Atrapada en la pesadilla del presente, Lisa se metió en la cama del hotel y fumó un cigarrillo tras otro, esperando a que el Rohypnol le proporcionara cuatro horas de misericordiosa inconsciencia. Pero no dejaban de asaltarla los mismos desagradables pensamientos. Estaba horrorizada por la enorme tarea a que se enfrentaba en Colleen, y odiaba estar allí. Pero no había forma de escapar. No podía volver a Londres. Aunque hubiera alguna plaza vacante de directora (y en aquel momento no la había), lo único que importaba de tu currículum era tu último empleo. Si quería que la contrataran en otro sitio, tenía que conseguir que Colleen tuviera el éxito asegurado. Estaba atrapada.

Cogió el envase de Rohypnol y de pronto el suicidio le pareció una idea maravillosamente tentadora. ¿Bastarían dieciséis pastillas para poner fin a su vida? Seguramente sí. Podía cerrar los ojos y olvidarse de todo. Podía desaparecer cubierta de gloria, mientras su nombre todavía era sinónimo de revistas de éxito y gran tirada. Podía conservar su reputación para toda la eternidad.

Ella siempre había sido una superviviente, y hasta entonces nunca se había planteado suicidarse. Y si lo hacía ahora era solo porque morir parecía la forma más apropiada de sobrevivir. Pero cuanto más lo pensaba, más reparos le encontraba a aquella solución: todo el mundo creería que se había derrumbado ante tanta presión y se regodearía con su fracaso.

Se le pusieron los pelos de punta al imaginarse a toda la gente del mundillo de las revistas de Gran Bretaña en su funeral, murmurando su banda sonora de «No lo aguantó. Pobrecilla, no aguantó el ritmo». Mirándose unos a otros con sus elegantes trajes negros (ni siquiera tendrían que cambiarse de ropa para asistir al funeral) y felicitándose por seguir en la brecha. ¡Aquella profesión no estaba hecha para débiles!

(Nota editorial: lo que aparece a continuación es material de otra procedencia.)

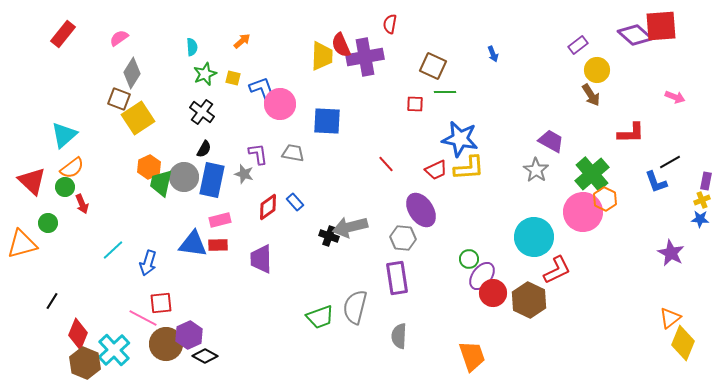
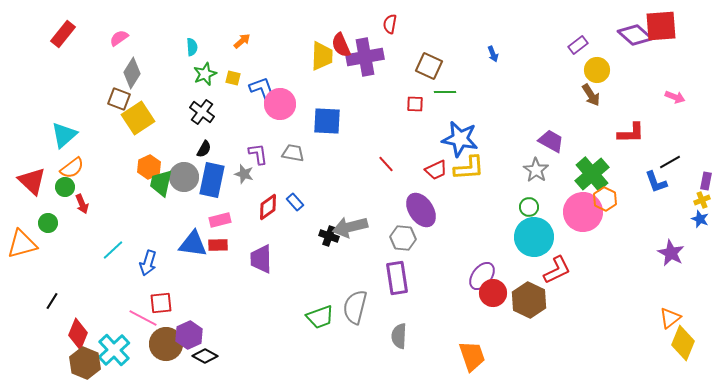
brown square at (433, 66): moved 4 px left
blue star at (700, 219): rotated 18 degrees clockwise
green circle at (469, 259): moved 60 px right, 52 px up
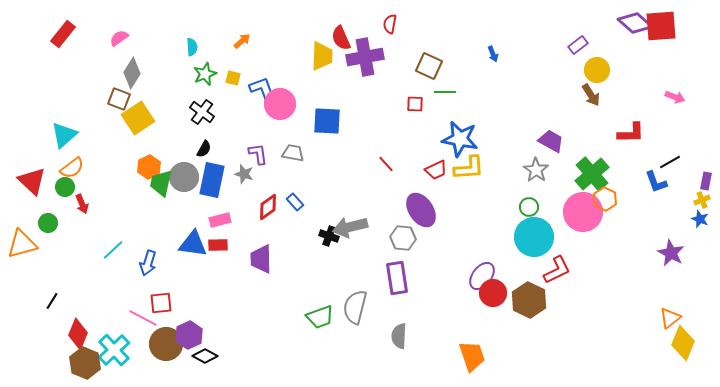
purple diamond at (635, 35): moved 12 px up
red semicircle at (341, 45): moved 7 px up
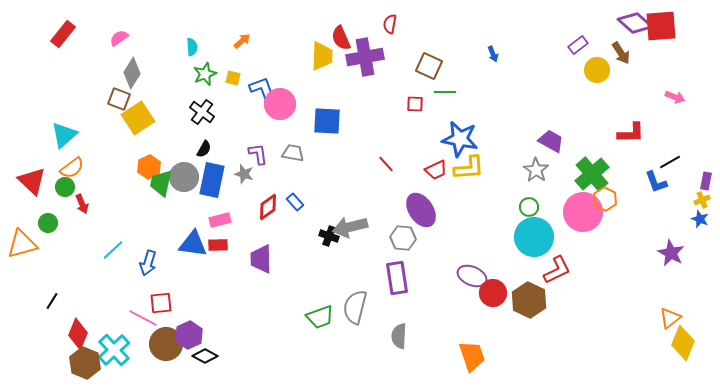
brown arrow at (591, 95): moved 30 px right, 42 px up
purple ellipse at (482, 276): moved 10 px left; rotated 76 degrees clockwise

No aguantar el ritmo era el delito más grave en el mundo de las revistas. Era peor que aficionarse a las hamburguesas y acabar usando una talla 48, o afirmar que el pelo corto estaba de moda cuando todo el mundo apostaba por las melenas de rizos. La gente de las revistas, consciente del aguante que requería la profesión, recibía con alegría las noticias de que un colega se había «tomado unas largas y merecidas vacaciones» o «había decidido dedicarle más tiempo a su familia».

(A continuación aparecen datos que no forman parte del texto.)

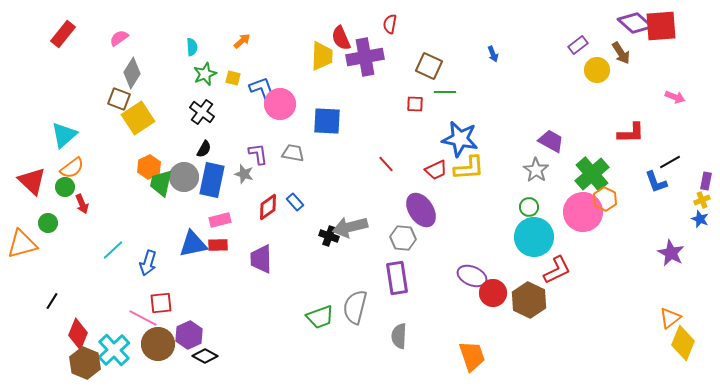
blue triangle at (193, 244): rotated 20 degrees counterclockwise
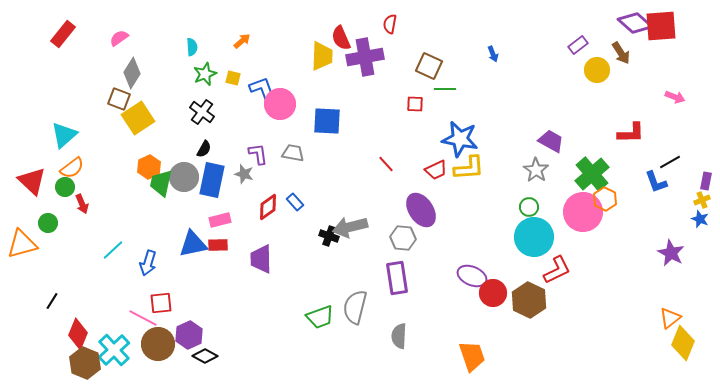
green line at (445, 92): moved 3 px up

Lisa decidió que la única forma de salir de allí era un trágico accidente. Un trágico accidente con glamour, añadió. Nada de caer bajo las ruedas de un autobús irlandés; eso sería aún más bochornoso que suicidarse. Tenía que caerse de una lancha motora, como mínimo. O morir en medio de una bola de fuego naranja al estrellarse el helicóptero que la llevaba a visitar algún lugar apartado.

«… Creo que iba a Manoir aux Quatre Saisons.»

«Pues a mí me han dicho que iba al castillo de Balmoral. Por invitación personal de quien tú sabes.»

«Qué muerte tan espectacular. Una muerte fabulosa para una mujer fabulosa.»

«Creo que quedó calcinada, como un bistec demasiado hecho.» La venenosa voz de Lily Headly-Smythe, directora de Panache, interrumpió el ensueño de Lisa.

«… Corre el rumor de que Vivienne Westwood va a basar su próxima colección en el accidente, y que todas las modelos irán maquilladas como víctimas de un incendio.»

Lisa dejó volar de nuevo su fantasía y acabó quedándose dormida, consolada por los comentarios sobre su muerte aparecidos en las páginas de sociedad.